-- Information supplied follows --
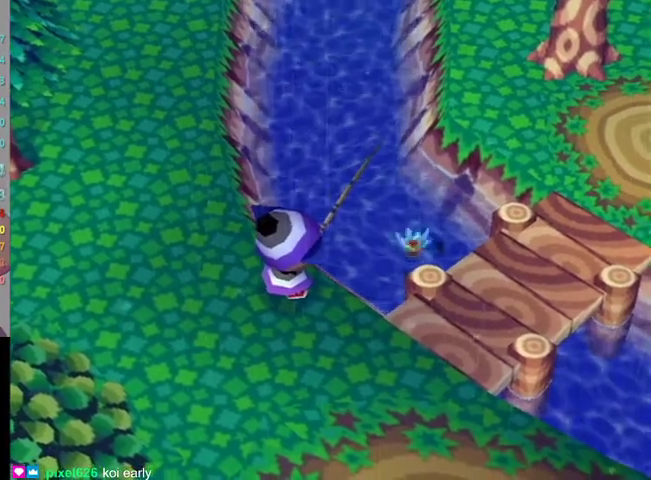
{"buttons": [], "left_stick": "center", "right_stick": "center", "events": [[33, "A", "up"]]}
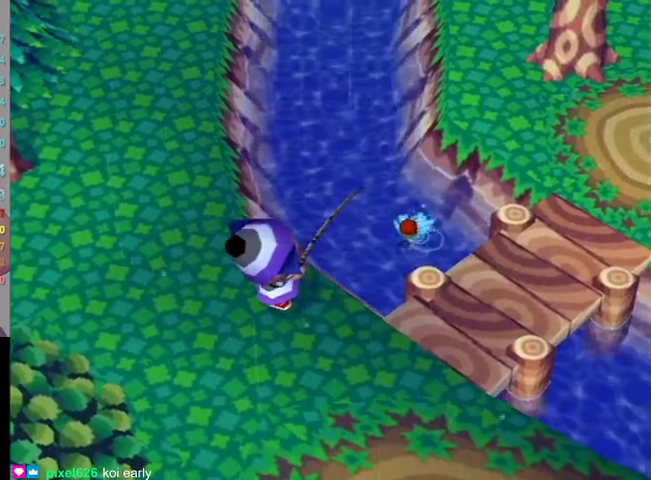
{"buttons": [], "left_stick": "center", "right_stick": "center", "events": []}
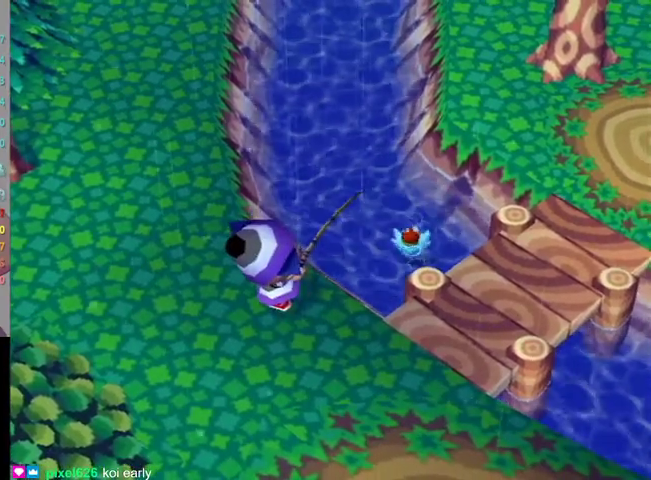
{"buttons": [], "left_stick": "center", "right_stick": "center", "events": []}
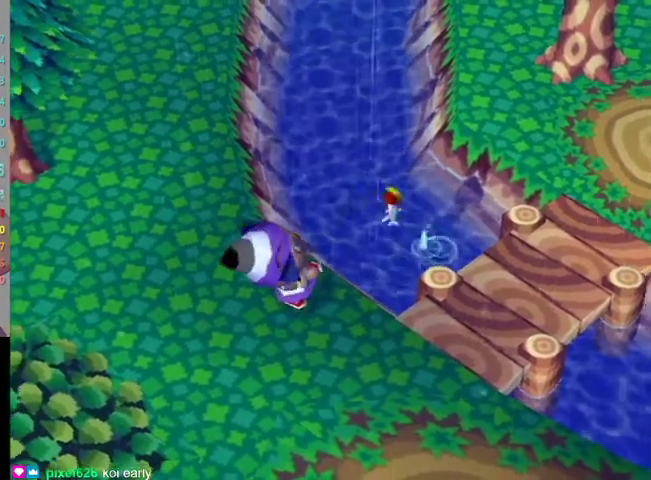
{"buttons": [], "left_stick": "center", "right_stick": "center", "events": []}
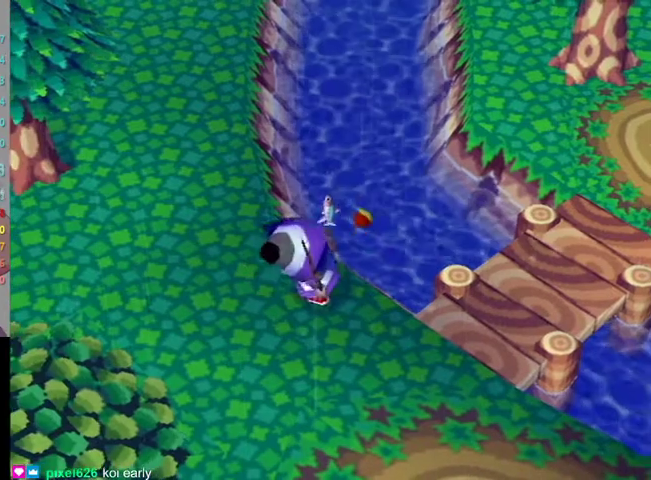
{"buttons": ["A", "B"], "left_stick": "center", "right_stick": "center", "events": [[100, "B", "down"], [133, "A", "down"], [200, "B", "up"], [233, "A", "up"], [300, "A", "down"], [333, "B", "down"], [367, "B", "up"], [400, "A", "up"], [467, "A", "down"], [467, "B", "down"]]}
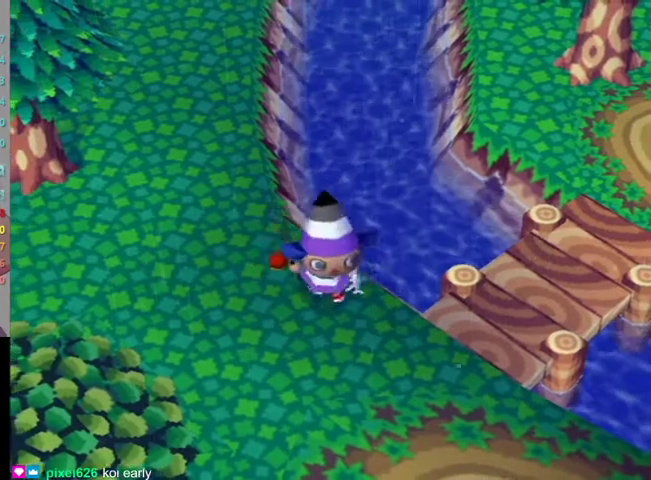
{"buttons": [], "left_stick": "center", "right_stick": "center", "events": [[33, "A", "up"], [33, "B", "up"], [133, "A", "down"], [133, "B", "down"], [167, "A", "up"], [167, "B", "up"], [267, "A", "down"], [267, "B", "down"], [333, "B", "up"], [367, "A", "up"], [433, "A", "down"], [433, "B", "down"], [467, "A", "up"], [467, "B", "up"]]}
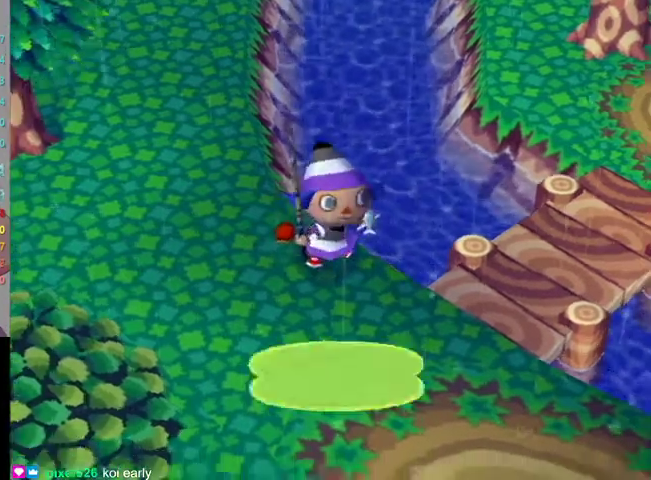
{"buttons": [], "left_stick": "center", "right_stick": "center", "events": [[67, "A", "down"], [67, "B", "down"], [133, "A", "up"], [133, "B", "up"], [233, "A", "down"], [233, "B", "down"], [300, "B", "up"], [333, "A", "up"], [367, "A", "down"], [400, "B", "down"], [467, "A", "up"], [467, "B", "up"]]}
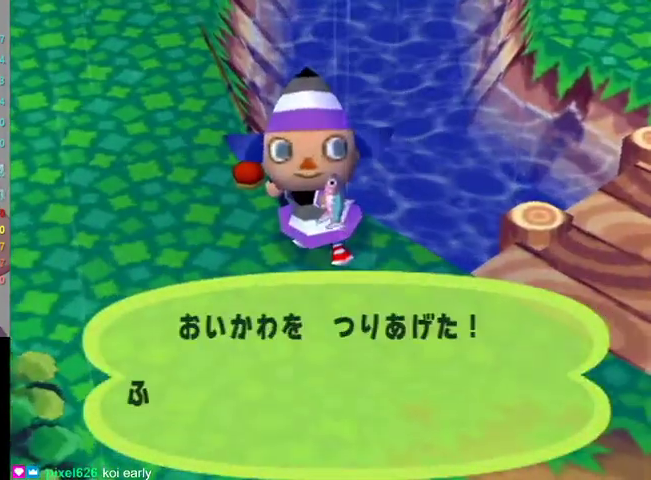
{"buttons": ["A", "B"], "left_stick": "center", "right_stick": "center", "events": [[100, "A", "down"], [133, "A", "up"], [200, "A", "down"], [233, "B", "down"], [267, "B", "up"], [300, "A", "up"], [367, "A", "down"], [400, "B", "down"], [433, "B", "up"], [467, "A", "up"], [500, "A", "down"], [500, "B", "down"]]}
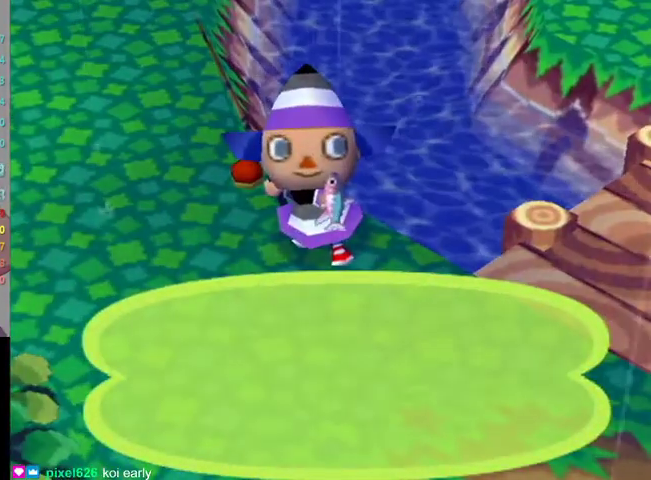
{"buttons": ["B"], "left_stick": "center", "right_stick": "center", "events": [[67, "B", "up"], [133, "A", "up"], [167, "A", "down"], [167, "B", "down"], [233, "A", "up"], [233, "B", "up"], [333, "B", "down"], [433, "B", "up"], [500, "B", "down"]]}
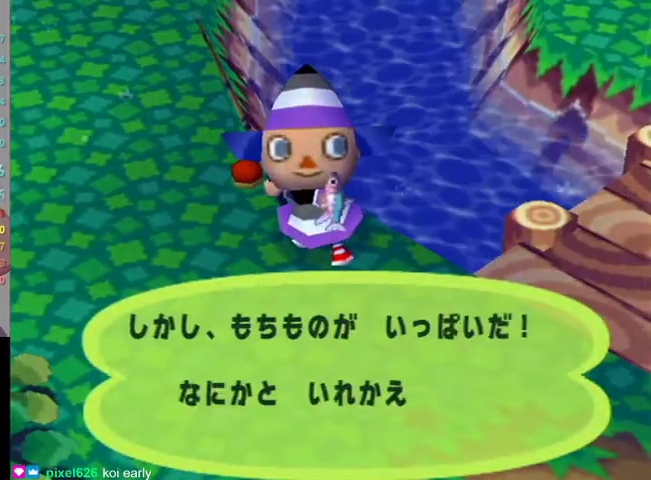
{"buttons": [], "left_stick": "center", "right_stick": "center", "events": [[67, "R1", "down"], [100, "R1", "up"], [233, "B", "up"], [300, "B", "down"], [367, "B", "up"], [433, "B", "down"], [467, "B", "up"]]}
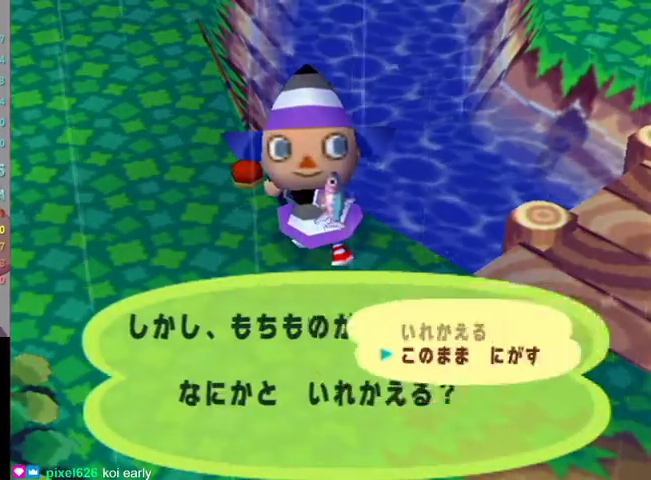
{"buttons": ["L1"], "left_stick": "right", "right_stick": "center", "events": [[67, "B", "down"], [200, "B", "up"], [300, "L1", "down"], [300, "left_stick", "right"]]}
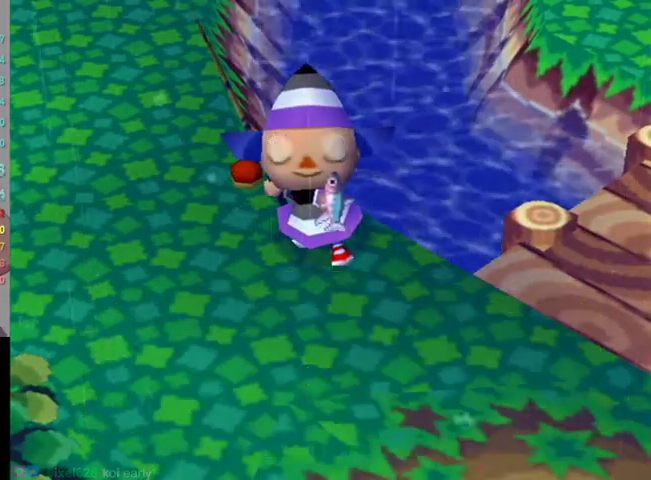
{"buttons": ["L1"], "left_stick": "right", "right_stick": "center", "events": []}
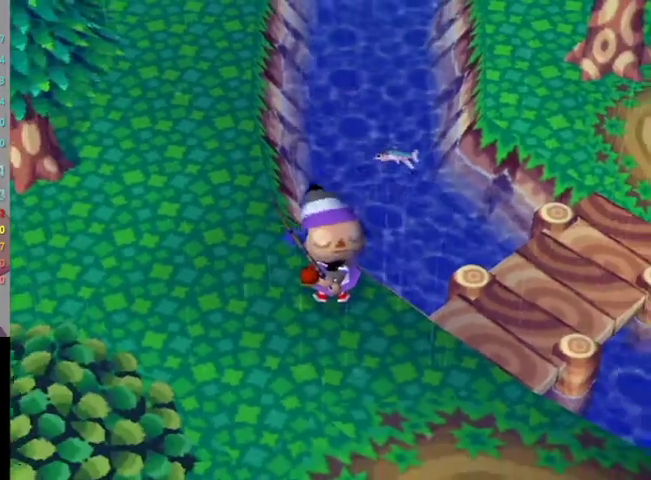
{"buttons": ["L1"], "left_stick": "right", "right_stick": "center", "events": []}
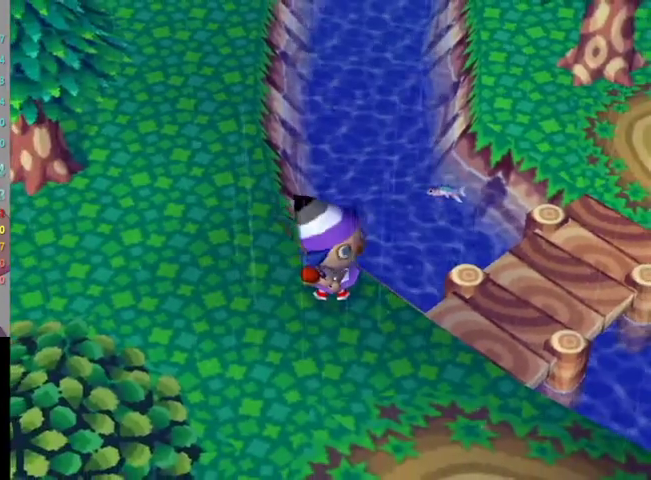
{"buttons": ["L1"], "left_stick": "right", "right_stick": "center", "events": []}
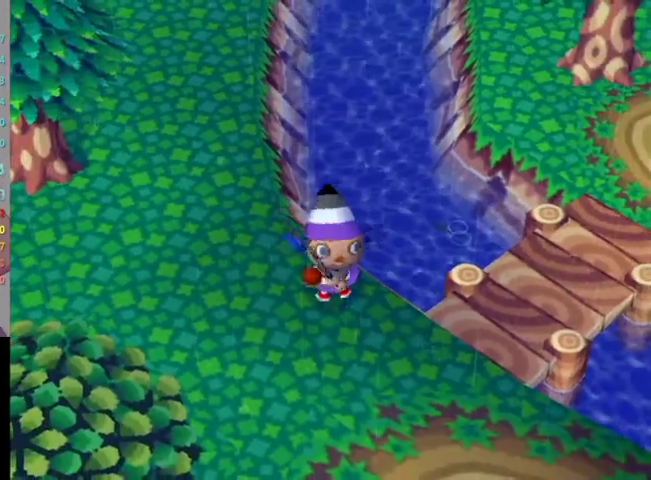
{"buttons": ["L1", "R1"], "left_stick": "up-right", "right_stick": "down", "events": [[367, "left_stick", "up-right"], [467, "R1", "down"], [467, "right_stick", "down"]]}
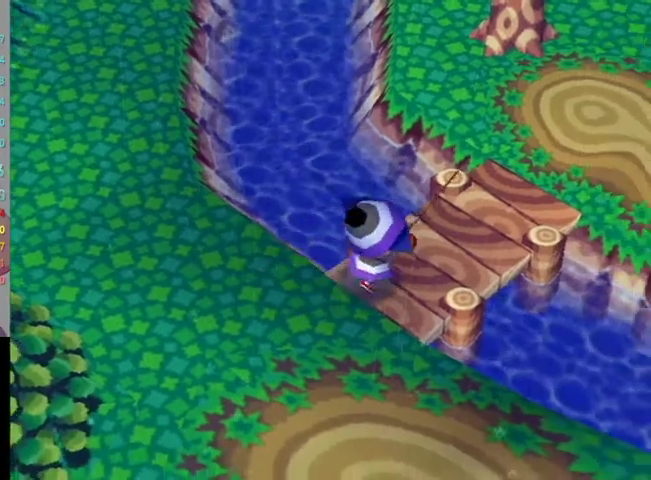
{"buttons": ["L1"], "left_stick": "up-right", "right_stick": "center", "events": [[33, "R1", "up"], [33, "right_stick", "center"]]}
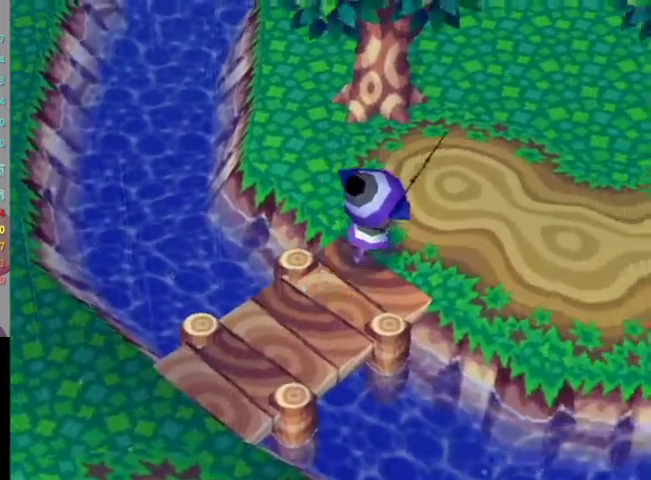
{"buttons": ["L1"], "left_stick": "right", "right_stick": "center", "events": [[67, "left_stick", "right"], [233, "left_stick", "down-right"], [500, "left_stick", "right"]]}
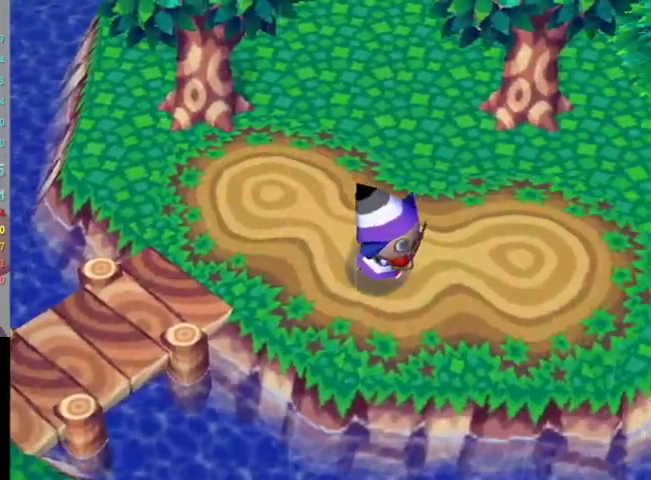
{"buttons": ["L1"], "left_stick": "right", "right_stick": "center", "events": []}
-- Information supplied concluded --
* Task description *
Reproduce the data above line for line, excluding every picture.

* Solution to this task *
{"buttons": [], "left_stick": "center", "right_stick": "center", "events": [[33, "A", "up"]]}
{"buttons": [], "left_stick": "center", "right_stick": "center", "events": []}
{"buttons": [], "left_stick": "center", "right_stick": "center", "events": []}
{"buttons": [], "left_stick": "center", "right_stick": "center", "events": []}
{"buttons": ["A", "B"], "left_stick": "center", "right_stick": "center", "events": [[100, "B", "down"], [133, "A", "down"], [200, "B", "up"], [233, "A", "up"], [300, "A", "down"], [333, "B", "down"], [367, "B", "up"], [400, "A", "up"], [467, "A", "down"], [467, "B", "down"]]}
{"buttons": [], "left_stick": "center", "right_stick": "center", "events": [[33, "A", "up"], [33, "B", "up"], [133, "A", "down"], [133, "B", "down"], [167, "A", "up"], [167, "B", "up"], [267, "A", "down"], [267, "B", "down"], [333, "B", "up"], [367, "A", "up"], [433, "A", "down"], [433, "B", "down"], [467, "A", "up"], [467, "B", "up"]]}
{"buttons": [], "left_stick": "center", "right_stick": "center", "events": [[67, "A", "down"], [67, "B", "down"], [133, "A", "up"], [133, "B", "up"], [233, "A", "down"], [233, "B", "down"], [300, "B", "up"], [333, "A", "up"], [367, "A", "down"], [400, "B", "down"], [467, "A", "up"], [467, "B", "up"]]}
{"buttons": ["A", "B"], "left_stick": "center", "right_stick": "center", "events": [[100, "A", "down"], [133, "A", "up"], [200, "A", "down"], [233, "B", "down"], [267, "B", "up"], [300, "A", "up"], [367, "A", "down"], [400, "B", "down"], [433, "B", "up"], [467, "A", "up"], [500, "A", "down"], [500, "B", "down"]]}
{"buttons": ["B"], "left_stick": "center", "right_stick": "center", "events": [[67, "B", "up"], [133, "A", "up"], [167, "A", "down"], [167, "B", "down"], [233, "A", "up"], [233, "B", "up"], [333, "B", "down"], [433, "B", "up"], [500, "B", "down"]]}
{"buttons": [], "left_stick": "center", "right_stick": "center", "events": [[67, "R1", "down"], [100, "R1", "up"], [233, "B", "up"], [300, "B", "down"], [367, "B", "up"], [433, "B", "down"], [467, "B", "up"]]}
{"buttons": ["L1"], "left_stick": "right", "right_stick": "center", "events": [[67, "B", "down"], [200, "B", "up"], [300, "L1", "down"], [300, "left_stick", "right"]]}
{"buttons": ["L1"], "left_stick": "right", "right_stick": "center", "events": []}
{"buttons": ["L1"], "left_stick": "right", "right_stick": "center", "events": []}
{"buttons": ["L1"], "left_stick": "right", "right_stick": "center", "events": []}
{"buttons": ["L1", "R1"], "left_stick": "up-right", "right_stick": "down", "events": [[367, "left_stick", "up-right"], [467, "R1", "down"], [467, "right_stick", "down"]]}
{"buttons": ["L1"], "left_stick": "up-right", "right_stick": "center", "events": [[33, "R1", "up"], [33, "right_stick", "center"]]}
{"buttons": ["L1"], "left_stick": "right", "right_stick": "center", "events": [[67, "left_stick", "right"], [233, "left_stick", "down-right"], [500, "left_stick", "right"]]}
{"buttons": ["L1"], "left_stick": "right", "right_stick": "center", "events": []}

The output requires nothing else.